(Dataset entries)
* * *
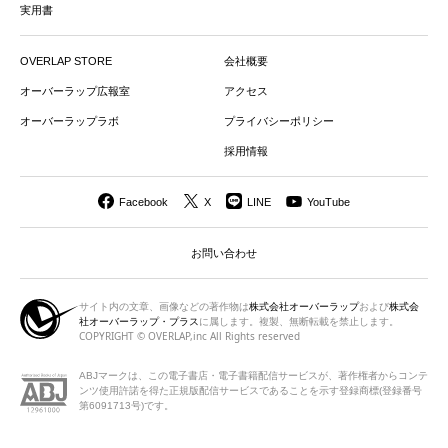
実用書
OVERLAP STORE
会社概要
オーバーラップ広報室
アクセス
オーバーラップラボ
プライバシーポリシー
採用情報
Facebook
X
LINE
YouTube
お問い合わせ
サイト内の文章、画像などの著作物は
株式会社オーバーラップ
および
株式会
社オーバーラップ・プラス
に属します。複製、無断転載を禁止します。
COPYRIGHT © OVERLAP,inc All Rights reserved
ABJマークは、この電子書店・電子書籍配信サービスが、著作権者から
コンテ
ンツ使用許諾を得た正規版配信サービスであることを示す登録商標(登録番号
第6091713号)です。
* * *
■ BRIEF: First drop every picture, then print the data above exactly as it stands.

■ EXERCISE RESPONSE:
実用書
OVERLAP STORE
会社概要
オーバーラップ広報室
アクセス
オーバーラップラボ
プライバシーポリシー
採用情報
Facebook
X
LINE
YouTube
お問い合わせ
サイト内の文章、画像などの著作物は
株式会社オーバーラップ
および
株式会
社オーバーラップ・プラス
に属します。複製、無断転載を禁止します。
COPYRIGHT © OVERLAP,inc All Rights reserved
ABJマークは、この電子書店・電子書籍配信サービスが、著作権者から
コンテ
ンツ使用許諾を得た正規版配信サービスであることを示す登録商標(登録番号
第6091713号)です。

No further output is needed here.